# Gopro video camera?



## coolbluestreak (Jun 27, 2011)

I just got a sealife mini 2 a couple weeks ago and love it but, I just got a speargun and my wife love shooting fish with it so neither one of us want to put down a meat stick and pick up a camera. I've been looking at the gopro camera and am woundering since it records at 30 or 60fps can you pull out still images out of it to post on facebook, send in a email or use as a wallpaper?


----------



## Ocean Master (May 20, 2008)

Yes you can..


----------



## coolbluestreak (Jun 27, 2011)

Awesome, the sea life is for sale then. Thanks!


----------



## sebastio12 (Jul 10, 2008)

coolbluestreak said:


> Awesome, the sea life is for sale then. Thanks!


How much for the SeaLife?


----------



## coolbluestreak (Jun 27, 2011)

I'd let it go for $210.


----------



## OnGrade (Aug 7, 2009)

Make sure you get a flat lens for that gopro. Itll take a much better looking immage than the curved one that comes with it. If you buy the one from Mako Spearguns (Dont care for their guns but the gopro they sell comes with a flat lens) youll get the better deal. The really nice (but a little more expensive option) is the Eye Of Mine case. They use it on discovery channel a lot. I havent posted any videos from mine, but I have one mounted on my riffe. Leave it on video mode and just freeze frame it to get your pictures. Youll get some awesome ones doing it that way.


----------



## coolbluestreak (Jun 27, 2011)

OnGrade said:


> Make sure you get a flat lens for that gopro. Itll take a much better looking image than the curved one that comes with it. .


Ok, thanks for the info and I'll look into the flat lens.
I just purchased a used (once) 1080 helmet hero off of eBay so hopefully I'll have it time for our dive out of Destin this weekend.


----------



## iidesu (Jul 29, 2011)

interesting!


----------



## coolbluestreak (Jun 27, 2011)

I just got the gopro in the mail and messin around with it a little,
I'm woundering what resolution you guys record in?

BTW: for those wondering, THIS THING IS AWESOME AND EASY TO USE.


----------



## bbarton13 (May 4, 2009)

Wirelessly posted (Iphone )

Just got my gopro and I live it, there is a forum for the gopro that's slot of help. They say the best is 720hd r3 cuz it's not has shaky .


----------



## coolbluestreak (Jun 27, 2011)

bbarton13 said:


> Wirelessly posted (Iphone )
> 
> Just got my gopro and I live it, there is a forum for the gopro that's slot of help. They say the best is 720hd r3 cuz it's not has shaky .

■ Tasks ■
• 1. Answer these questions about the GoPro forum thread:
(a) What price does coolbluestreak ask for the SeaLife?
(b) What type of lens does OnGrade advise getting for the GoPro?
(c) Where does coolbluestreak plan to dive that weekend?
• 2. Carry on the GoPro forum thread from the point at which it stops.
The entries that come next play no part in this work.

■ Extracted records ■
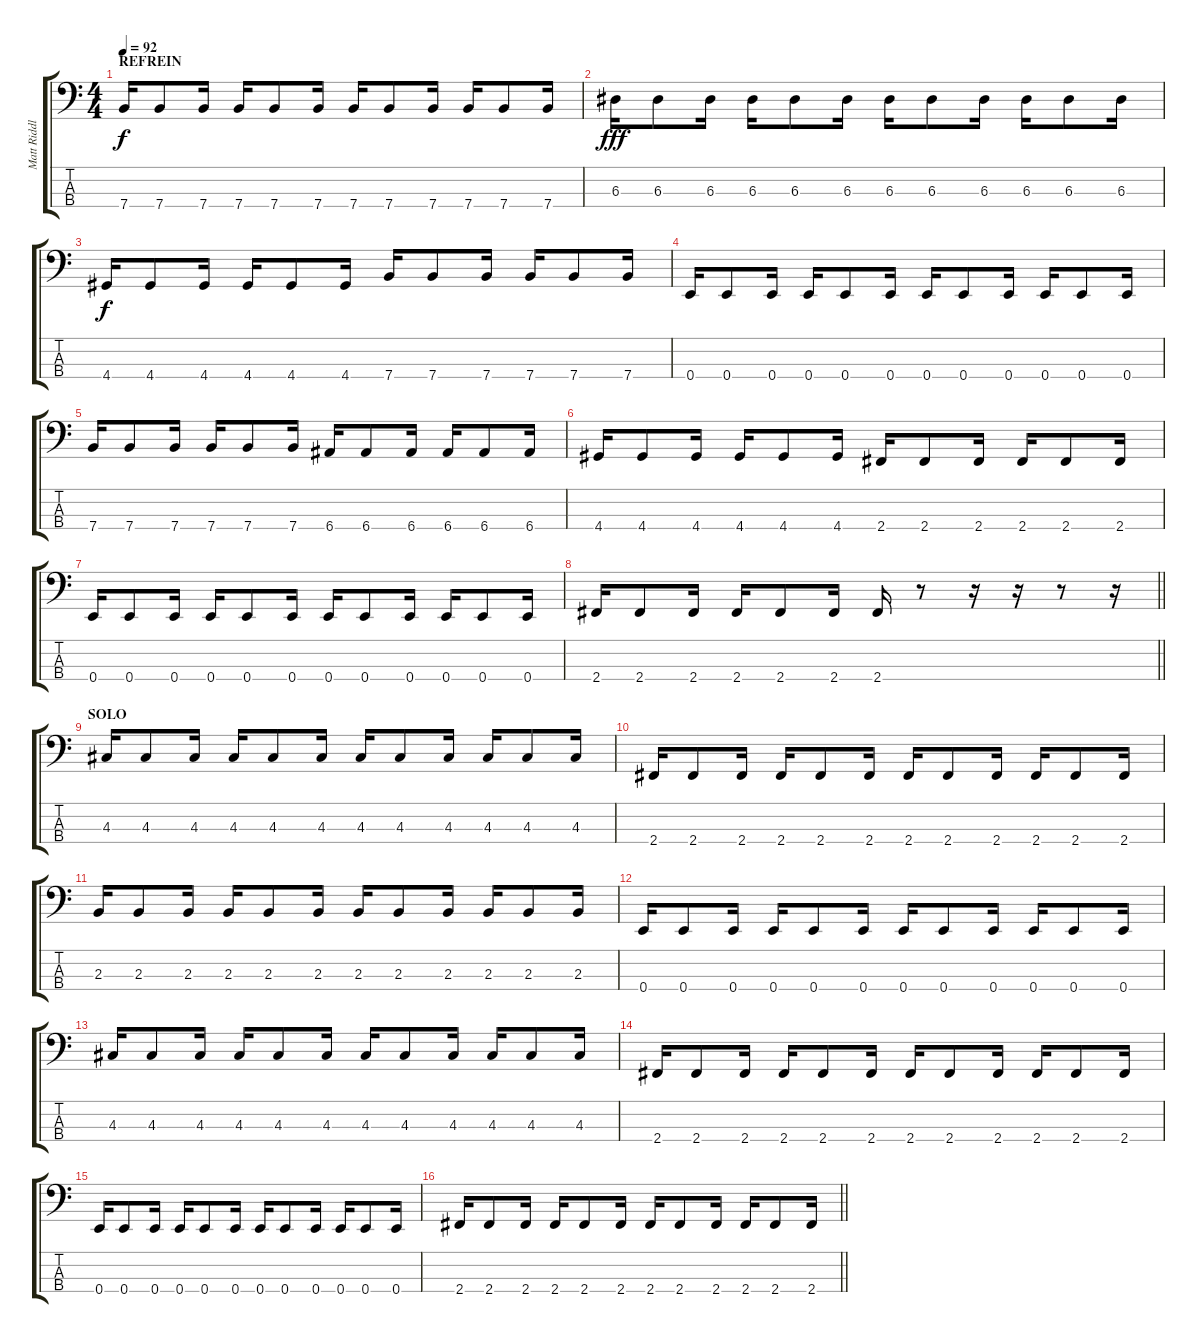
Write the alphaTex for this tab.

\track ("Matt Riddle" "Matt Riddl") {instrument electricbassfinger}
\staff {score tabs}
\tuning (G2 D2 A1 E1) {hide}
\ts (4 4)
\section ("" "REFREIN")
\tempo 92
\clef f4
\ks c
7.4.16{dy f} 7.4.8 7.4.16 7.4.16 7.4.8 7.4.16 7.4.16 7.4.8 7.4.16 7.4.16 7.4.8 7.4.16 |
6.3.16{dy fff} 6.3.8 6.3.16 6.3.16 6.3.8 6.3.16 6.3.16 6.3.8 6.3.16 6.3.16 6.3.8 6.3.16 |
4.4.16{dy f} 4.4.8 4.4.16 4.4.16 4.4.8 4.4.16 7.4.16 7.4.8 7.4.16 7.4.16 7.4.8 7.4.16 |
0.4.16 0.4.8 0.4.16 0.4.16 0.4.8 0.4.16 0.4.16 0.4.8 0.4.16 0.4.16 0.4.8 0.4.16 |
7.4.16 7.4.8 7.4.16 7.4.16 7.4.8 7.4.16 6.4.16 6.4.8 6.4.16 6.4.16 6.4.8 6.4.16 |
4.4.16 4.4.8 4.4.16 4.4.16 4.4.8 4.4.16 2.4.16 2.4.8 2.4.16 2.4.16 2.4.8 2.4.16 |
0.4.16 0.4.8 0.4.16 0.4.16 0.4.8 0.4.16 0.4.16 0.4.8 0.4.16 0.4.16 0.4.8 0.4.16 |
\barLineRight lightlight
2.4.16 2.4.8 2.4.16 2.4.16 2.4.8 2.4.16 2.4.16 r.8 r.16 r.16 r.8 r.16 |
\section ("" "SOLO")
4.3.16 4.3.8 4.3.16 4.3.16 4.3.8 4.3.16 4.3.16 4.3.8 4.3.16 4.3.16 4.3.8 4.3.16 |
2.4.16 2.4.8 2.4.16 2.4.16 2.4.8 2.4.16 2.4.16 2.4.8 2.4.16 2.4.16 2.4.8 2.4.16 |
2.3.16 2.3.8 2.3.16 2.3.16 2.3.8 2.3.16 2.3.16 2.3.8 2.3.16 2.3.16 2.3.8 2.3.16 |
0.4.16 0.4.8 0.4.16 0.4.16 0.4.8 0.4.16 0.4.16 0.4.8 0.4.16 0.4.16 0.4.8 0.4.16 |
4.3.16 4.3.8 4.3.16 4.3.16 4.3.8 4.3.16 4.3.16 4.3.8 4.3.16 4.3.16 4.3.8 4.3.16 |
2.4.16 2.4.8 2.4.16 2.4.16 2.4.8 2.4.16 2.4.16 2.4.8 2.4.16 2.4.16 2.4.8 2.4.16 |
0.4.16 0.4.8 0.4.16 0.4.16 0.4.8 0.4.16 0.4.16 0.4.8 0.4.16 0.4.16 0.4.8 0.4.16 |
\barLineRight lightlight
2.4.16 2.4.8 2.4.16 2.4.16 2.4.8 2.4.16 2.4.16 2.4.8 2.4.16 2.4.16 2.4.8 2.4.16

■ Written responses ■
• 1.
(a) $210.
(b) A flat lens.
(c) Out of Destin.

• 2.
 Thanks for the input guy, but man your Iphone sucks at spelling


----------



## bbarton13 (May 4, 2009)

Wirelessly posted (Iphone )

Haha yea it's stupid sometimes, or it could just me trying to type to fast. Lol


----------



## coolbluestreak (Jun 27, 2011)

What program works good for editing video?


----------



## coolbluestreak (Jun 27, 2011)

Ok, so I got my gopro in and sarted to mess around with it a little.
I straped it to my head and took a spin around the block on the vrod and loved the video, yeserday on the way to our club dive in Destin I was playing with it in waffle house and it started recording as soon as I turned it on and I can view that little 6second clip, but our auctal dives will not open, let me view them, ect..... Am I doing something wrong, need a special player, something? 
Any input would be a great help, Thanks!


----------



## Ocean Master (May 20, 2008)

Are you downloading to your PC and it's not playing?


----------



## coolbluestreak (Jun 27, 2011)

Yes I have the files on both my computers won't play them, the one computer is about 6 weeks old so I figured it should be able to play the latest and greatest, but no such luck.


----------



## WhackUmStackUm (Jan 31, 2010)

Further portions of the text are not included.